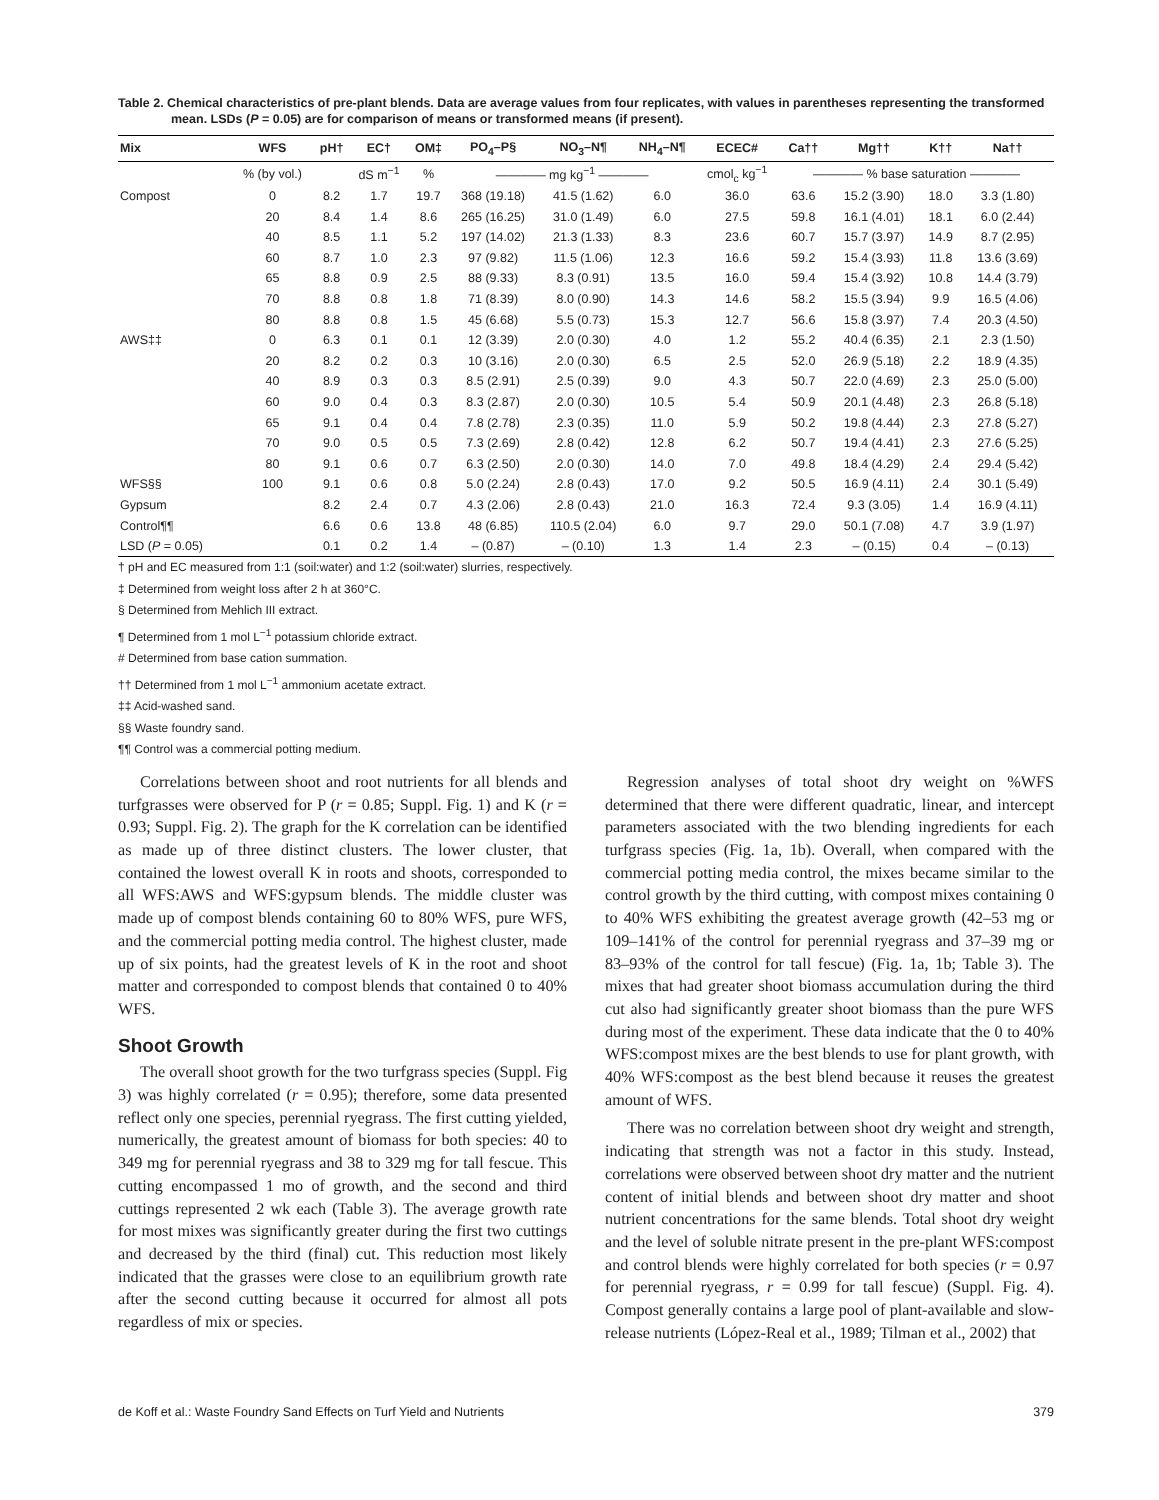Table 2. Chemical characteristics of pre-plant blends. Data are average values from four replicates, with values in parentheses representing the transformed mean. LSDs (P = 0.05) are for comparison of means or transformed means (if present).
| Mix | WFS | pH† | EC† | OM‡ | PO<sub>4</sub>–P§ | NO<sub>3</sub>–N¶ | NH<sub>4</sub>–N¶ | ECEC# | Ca†† | Mg†† | K†† | Na†† |
| --- | --- | --- | --- | --- | --- | --- | --- | --- | --- | --- | --- | --- |
| | % (by vol.) | | dS m<sup>−1</sup> | % | ———— mg kg<sup>−1</sup> ———— | | | cmol<sub>c</sub> kg<sup>−1</sup> | ———— % base saturation ———— | | | |
| Compost | 0 | 8.2 | 1.7 | 19.7 | 368 (19.18) | 41.5 (1.62) | 6.0 | 36.0 | 63.6 | 15.2 (3.90) | 18.0 | 3.3 (1.80) |
| | 20 | 8.4 | 1.4 | 8.6 | 265 (16.25) | 31.0 (1.49) | 6.0 | 27.5 | 59.8 | 16.1 (4.01) | 18.1 | 6.0 (2.44) |
| | 40 | 8.5 | 1.1 | 5.2 | 197 (14.02) | 21.3 (1.33) | 8.3 | 23.6 | 60.7 | 15.7 (3.97) | 14.9 | 8.7 (2.95) |
| | 60 | 8.7 | 1.0 | 2.3 | 97 (9.82) | 11.5 (1.06) | 12.3 | 16.6 | 59.2 | 15.4 (3.93) | 11.8 | 13.6 (3.69) |
| | 65 | 8.8 | 0.9 | 2.5 | 88 (9.33) | 8.3 (0.91) | 13.5 | 16.0 | 59.4 | 15.4 (3.92) | 10.8 | 14.4 (3.79) |
| | 70 | 8.8 | 0.8 | 1.8 | 71 (8.39) | 8.0 (0.90) | 14.3 | 14.6 | 58.2 | 15.5 (3.94) | 9.9 | 16.5 (4.06) |
| | 80 | 8.8 | 0.8 | 1.5 | 45 (6.68) | 5.5 (0.73) | 15.3 | 12.7 | 56.6 | 15.8 (3.97) | 7.4 | 20.3 (4.50) |
| AWS‡‡ | 0 | 6.3 | 0.1 | 0.1 | 12 (3.39) | 2.0 (0.30) | 4.0 | 1.2 | 55.2 | 40.4 (6.35) | 2.1 | 2.3 (1.50) |
| | 20 | 8.2 | 0.2 | 0.3 | 10 (3.16) | 2.0 (0.30) | 6.5 | 2.5 | 52.0 | 26.9 (5.18) | 2.2 | 18.9 (4.35) |
| | 40 | 8.9 | 0.3 | 0.3 | 8.5 (2.91) | 2.5 (0.39) | 9.0 | 4.3 | 50.7 | 22.0 (4.69) | 2.3 | 25.0 (5.00) |
| | 60 | 9.0 | 0.4 | 0.3 | 8.3 (2.87) | 2.0 (0.30) | 10.5 | 5.4 | 50.9 | 20.1 (4.48) | 2.3 | 26.8 (5.18) |
| | 65 | 9.1 | 0.4 | 0.4 | 7.8 (2.78) | 2.3 (0.35) | 11.0 | 5.9 | 50.2 | 19.8 (4.44) | 2.3 | 27.8 (5.27) |
| | 70 | 9.0 | 0.5 | 0.5 | 7.3 (2.69) | 2.8 (0.42) | 12.8 | 6.2 | 50.7 | 19.4 (4.41) | 2.3 | 27.6 (5.25) |
| | 80 | 9.1 | 0.6 | 0.7 | 6.3 (2.50) | 2.0 (0.30) | 14.0 | 7.0 | 49.8 | 18.4 (4.29) | 2.4 | 29.4 (5.42) |
| WFS§§ | 100 | 9.1 | 0.6 | 0.8 | 5.0 (2.24) | 2.8 (0.43) | 17.0 | 9.2 | 50.5 | 16.9 (4.11) | 2.4 | 30.1 (5.49) |
| Gypsum | | 8.2 | 2.4 | 0.7 | 4.3 (2.06) | 2.8 (0.43) | 21.0 | 16.3 | 72.4 | 9.3 (3.05) | 1.4 | 16.9 (4.11) |
| Control¶¶ | | 6.6 | 0.6 | 13.8 | 48 (6.85) | 110.5 (2.04) | 6.0 | 9.7 | 29.0 | 50.1 (7.08) | 4.7 | 3.9 (1.97) |
| LSD ( P = 0.05) | | 0.1 | 0.2 | 1.4 | – (0.87) | – (0.10) | 1.3 | 1.4 | 2.3 | – (0.15) | 0.4 | – (0.13) |
† pH and EC measured from 1:1 (soil:water) and 1:2 (soil:water) slurries, respectively.
‡ Determined from weight loss after 2 h at 360°C.
§ Determined from Mehlich III extract.
¶ Determined from 1 mol L<sup>−1</sup> potassium chloride extract.
# Determined from base cation summation.
†† Determined from 1 mol L<sup>−1</sup> ammonium acetate extract.
‡‡ Acid-washed sand.
§§ Waste foundry sand.
¶¶ Control was a commercial potting medium.
Correlations between shoot and root nutrients for all blends and turfgrasses were observed for P (r = 0.85; Suppl. Fig. 1) and K (r = 0.93; Suppl. Fig. 2). The graph for the K correlation can be identified as made up of three distinct clusters. The lower cluster, that contained the lowest overall K in roots and shoots, corresponded to all WFS:AWS and WFS:gypsum blends. The middle cluster was made up of compost blends containing 60 to 80% WFS, pure WFS, and the commercial potting media control. The highest cluster, made up of six points, had the greatest levels of K in the root and shoot matter and corresponded to compost blends that contained 0 to 40% WFS.
Shoot Growth
The overall shoot growth for the two turfgrass species (Suppl. Fig 3) was highly correlated (r = 0.95); therefore, some data presented reflect only one species, perennial ryegrass. The first cutting yielded, numerically, the greatest amount of biomass for both species: 40 to 349 mg for perennial ryegrass and 38 to 329 mg for tall fescue. This cutting encompassed 1 mo of growth, and the second and third cuttings represented 2 wk each (Table 3). The average growth rate for most mixes was significantly greater during the first two cuttings and decreased by the third (final) cut. This reduction most likely indicated that the grasses were close to an equilibrium growth rate after the second cutting because it occurred for almost all pots regardless of mix or species.
Regression analyses of total shoot dry weight on %WFS determined that there were different quadratic, linear, and intercept parameters associated with the two blending ingredients for each turfgrass species (Fig. 1a, 1b). Overall, when compared with the commercial potting media control, the mixes became similar to the control growth by the third cutting, with compost mixes containing 0 to 40% WFS exhibiting the greatest average growth (42–53 mg or 109–141% of the control for perennial ryegrass and 37–39 mg or 83–93% of the control for tall fescue) (Fig. 1a, 1b; Table 3). The mixes that had greater shoot biomass accumulation during the third cut also had significantly greater shoot biomass than the pure WFS during most of the experiment. These data indicate that the 0 to 40% WFS:compost mixes are the best blends to use for plant growth, with 40% WFS:compost as the best blend because it reuses the greatest amount of WFS.
There was no correlation between shoot dry weight and strength, indicating that strength was not a factor in this study. Instead, correlations were observed between shoot dry matter and the nutrient content of initial blends and between shoot dry matter and shoot nutrient concentrations for the same blends. Total shoot dry weight and the level of soluble nitrate present in the pre-plant WFS:compost and control blends were highly correlated for both species (r = 0.97 for perennial ryegrass, r = 0.99 for tall fescue) (Suppl. Fig. 4). Compost generally contains a large pool of plant-available and slow-release nutrients (López-Real et al., 1989; Tilman et al., 2002) that
de Koff et al.: Waste Foundry Sand Effects on Turf Yield and Nutrients 379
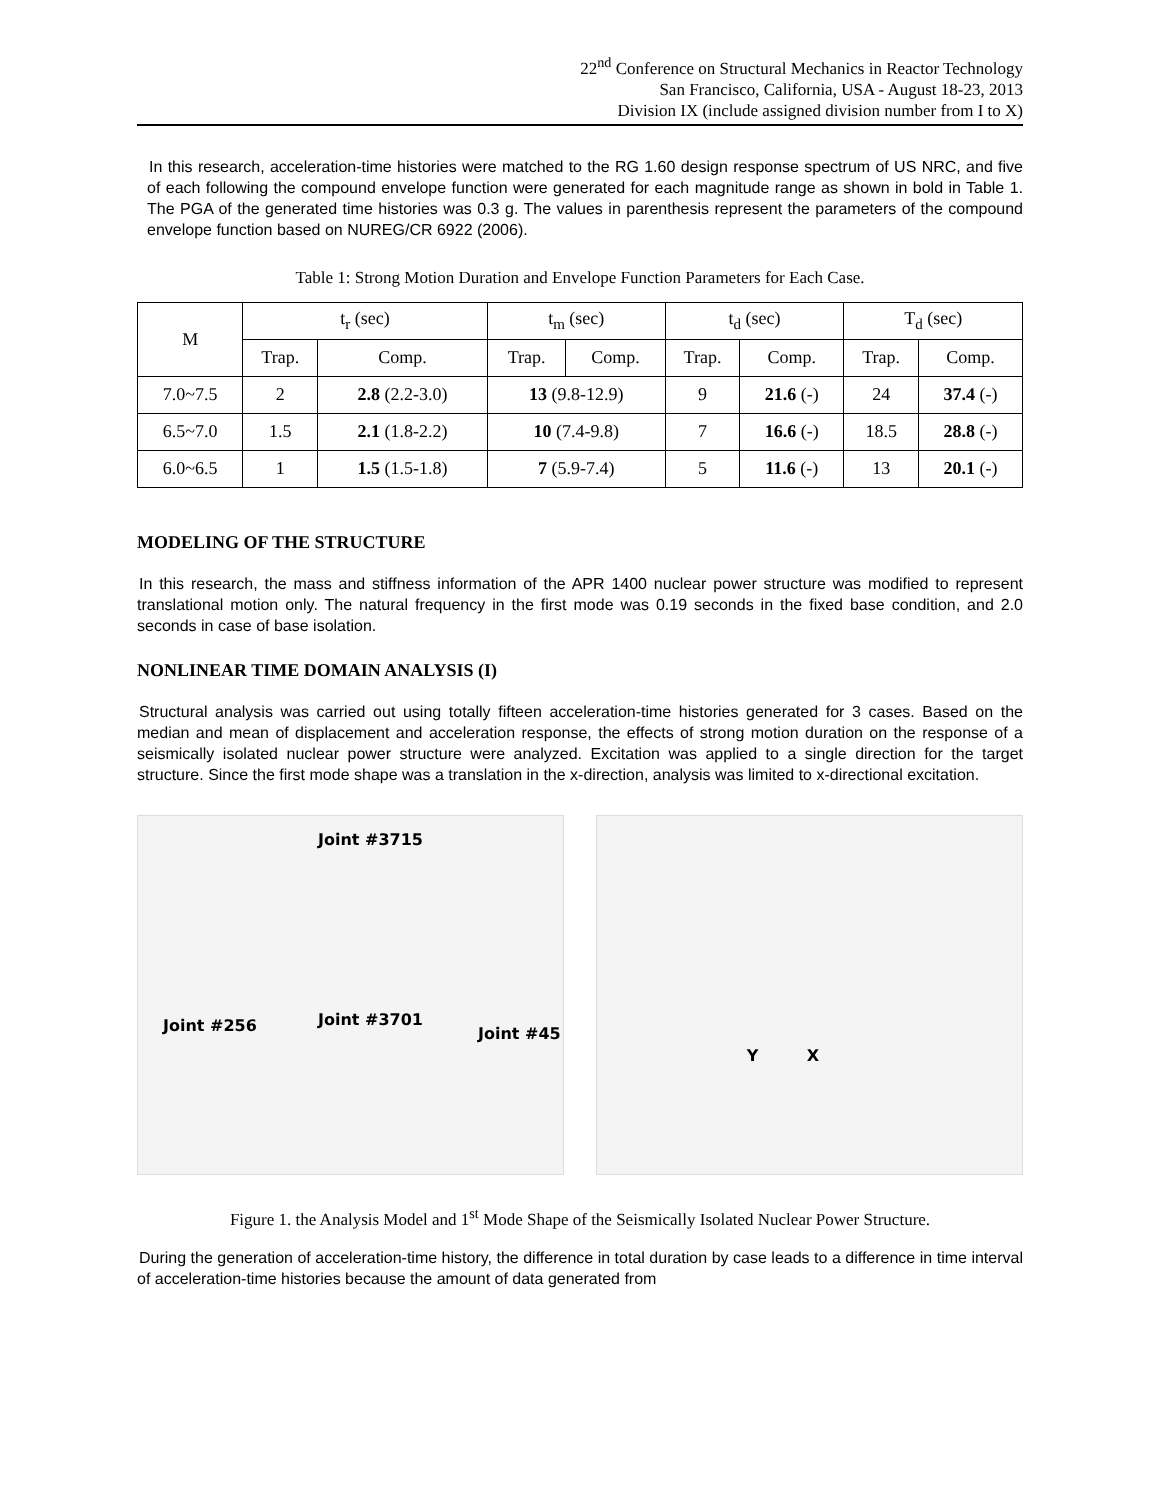22<sup>nd</sup> Conference on Structural Mechanics in Reactor Technology
San Francisco, California, USA - August 18-23, 2013
Division IX (include assigned division number from I to X)
In this research, acceleration-time histories were matched to the RG 1.60 design response spectrum of US NRC, and five of each following the compound envelope function were generated for each magnitude range as shown in bold in Table 1. The PGA of the generated time histories was 0.3 g. The values in parenthesis represent the parameters of the compound envelope function based on NUREG/CR 6922 (2006).
Table 1: Strong Motion Duration and Envelope Function Parameters for Each Case.
| M | t<sub>r</sub> (sec) | | t<sub>m</sub> (sec) | | t<sub>d</sub> (sec) | | T<sub>d</sub> (sec) | |
| --- | --- | --- | --- | --- | --- | --- | --- | --- |
| | Trap. | Comp. | Trap. | Comp. | Trap. | Comp. | Trap. | Comp. |
| 7.0~7.5 | 2 | 2.8 (2.2-3.0) | 13 (9.8-12.9) | | 9 | 21.6 (-) | 24 | 37.4 (-) |
| 6.5~7.0 | 1.5 | 2.1 (1.8-2.2) | 10 (7.4-9.8) | | 7 | 16.6 (-) | 18.5 | 28.8 (-) |
| 6.0~6.5 | 1 | 1.5 (1.5-1.8) | 7 (5.9-7.4) | | 5 | 11.6 (-) | 13 | 20.1 (-) |
MODELING OF THE STRUCTURE
In this research, the mass and stiffness information of the APR 1400 nuclear power structure was modified to represent translational motion only. The natural frequency in the first mode was 0.19 seconds in the fixed base condition, and 2.0 seconds in case of base isolation.
NONLINEAR TIME DOMAIN ANALYSIS (I)
Structural analysis was carried out using totally fifteen acceleration-time histories generated for 3 cases. Based on the median and mean of displacement and acceleration response, the effects of strong motion duration on the response of a seismically isolated nuclear power structure were analyzed. Excitation was applied to a single direction for the target structure. Since the first mode shape was a translation in the x-direction, analysis was limited to x-directional excitation.
Joint #3715
Joint #256 Joint #3701
Joint #45
Y X
Figure 1. the Analysis Model and 1<sup>st</sup> Mode Shape of the Seismically Isolated Nuclear Power Structure.
During the generation of acceleration-time history, the difference in total duration by case leads to a difference in time interval of acceleration-time histories because the amount of data generated from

-.-.-

Give back exactly the lines above starting at the line where "16.5 (4.06) |" appears and ending at the line where "2.3 (1.50) |" appears, both included, with no other lines.

ANSWER TO THIS PROBLEM:
| | 70 | 8.8 | 0.8 | 1.8 | 71 (8.39) | 8.0 (0.90) | 14.3 | 14.6 | 58.2 | 15.5 (3.94) | 9.9 | 16.5 (4.06) |
| | 80 | 8.8 | 0.8 | 1.5 | 45 (6.68) | 5.5 (0.73) | 15.3 | 12.7 | 56.6 | 15.8 (3.97) | 7.4 | 20.3 (4.50) |
| AWS‡‡ | 0 | 6.3 | 0.1 | 0.1 | 12 (3.39) | 2.0 (0.30) | 4.0 | 1.2 | 55.2 | 40.4 (6.35) | 2.1 | 2.3 (1.50) |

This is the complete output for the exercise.